Tesco shares downgraded to ‘junk’, opportunities for housing?

on Apr 22 in Uncategorized by

In 2011-12 Tesco recorded a record profit of £3.8 bn, but for 2014-15 it has recorded a record loss of £6.4 bn. The decline in the value of its property portfolio comes as a direct result of falling footfall in many of its out of town superstores.

Tesco’s credit rating had already been downgraded to ‘junk’ status by Moody.

Tesco is a part of Britain’s geography, with a store in every postcode area, but now the store’s new chief executive, Dave Lewis, has announced that 43 unprofitable stores will be closed and plans for 49 new stores will be been ditched. Even the head office will be sold, all to help reduce overheads by 30%.

The situation was not helped when last September Tesco over-egged its half year profits by £263 million.

Including the cost of closing down its 199 stores in the USA (which never made a profit), plus its UK property write down, Tesco’s post tax profits have dropped very dramatically.

Last year Tesco’s previous chief executive Philip Clarke said, “Tesco needs to put the love back into stores,” but could it be that Tesco needs to put some of its love back into the built environment and the communities around its stores too?

With almost a hundred sites in highly accessible locations now becoming redundant, could Tesco diversify and help to meet the country’s housing need?

Retailing and housebuilding are not incompatible activities.
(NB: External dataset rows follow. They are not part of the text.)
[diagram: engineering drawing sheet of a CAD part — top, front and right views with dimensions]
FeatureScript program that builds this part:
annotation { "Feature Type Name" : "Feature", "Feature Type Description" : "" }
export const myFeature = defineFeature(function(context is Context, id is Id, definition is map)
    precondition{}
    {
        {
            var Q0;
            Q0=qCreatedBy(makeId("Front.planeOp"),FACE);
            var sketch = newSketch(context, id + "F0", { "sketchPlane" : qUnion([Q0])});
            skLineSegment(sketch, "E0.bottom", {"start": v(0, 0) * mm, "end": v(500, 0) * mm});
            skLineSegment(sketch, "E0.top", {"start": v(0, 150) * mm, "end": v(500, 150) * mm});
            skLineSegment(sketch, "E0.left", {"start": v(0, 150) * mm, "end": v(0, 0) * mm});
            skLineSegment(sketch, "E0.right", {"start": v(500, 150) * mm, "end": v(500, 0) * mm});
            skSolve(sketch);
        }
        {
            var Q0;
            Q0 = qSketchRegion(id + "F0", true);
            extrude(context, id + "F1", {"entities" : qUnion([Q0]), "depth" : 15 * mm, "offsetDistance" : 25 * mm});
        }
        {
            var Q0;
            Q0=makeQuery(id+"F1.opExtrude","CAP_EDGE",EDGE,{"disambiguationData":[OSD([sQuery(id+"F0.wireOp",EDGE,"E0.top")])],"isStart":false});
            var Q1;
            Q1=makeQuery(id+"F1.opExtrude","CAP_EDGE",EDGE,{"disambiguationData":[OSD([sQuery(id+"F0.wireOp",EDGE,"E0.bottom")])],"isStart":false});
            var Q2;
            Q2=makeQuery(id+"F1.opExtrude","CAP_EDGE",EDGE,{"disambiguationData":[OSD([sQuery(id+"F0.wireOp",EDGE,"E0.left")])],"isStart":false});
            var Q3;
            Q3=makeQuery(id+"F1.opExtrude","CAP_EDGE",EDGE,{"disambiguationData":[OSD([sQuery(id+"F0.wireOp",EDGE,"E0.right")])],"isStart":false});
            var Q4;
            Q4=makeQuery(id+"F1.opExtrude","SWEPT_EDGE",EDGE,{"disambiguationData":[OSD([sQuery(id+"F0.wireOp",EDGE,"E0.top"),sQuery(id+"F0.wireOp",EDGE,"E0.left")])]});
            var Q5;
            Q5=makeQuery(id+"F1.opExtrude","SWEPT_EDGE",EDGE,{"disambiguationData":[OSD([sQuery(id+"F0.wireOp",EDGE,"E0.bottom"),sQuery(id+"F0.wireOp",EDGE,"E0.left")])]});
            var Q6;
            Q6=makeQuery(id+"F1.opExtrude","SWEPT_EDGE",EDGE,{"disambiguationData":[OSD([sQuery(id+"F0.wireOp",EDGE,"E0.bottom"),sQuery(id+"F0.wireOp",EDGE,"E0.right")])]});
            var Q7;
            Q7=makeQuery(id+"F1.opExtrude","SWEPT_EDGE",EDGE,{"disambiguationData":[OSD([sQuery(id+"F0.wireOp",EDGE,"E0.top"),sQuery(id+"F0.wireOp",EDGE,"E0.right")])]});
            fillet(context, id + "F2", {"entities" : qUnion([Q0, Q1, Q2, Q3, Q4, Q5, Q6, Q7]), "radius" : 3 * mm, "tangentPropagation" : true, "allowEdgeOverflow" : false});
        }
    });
Supermarkets need to be attractive destinations and mixed-use housing schemes can help with this.

A more attractive context for a Tesco store might include a public square at the store entrance, fronted by the store café and ‘click and collect’ collection point, and residential entrances for living over the shop.

Tesco have built homes over their stores and public squares in front of them before, as here in Earl’s Court.

Tesco has over £12 billion worth of bonds in euros and sterling and they have a bank that can fund new mortgages for their customers. They have nearly 100 redundant sites plus air space above 3,000 stores that could be used for building homes.

Investors are still pondering what does Tesco actually stand for?

Now that they have withdrawn from the USA and Japan, might this be the time for them to put some love back into Britain?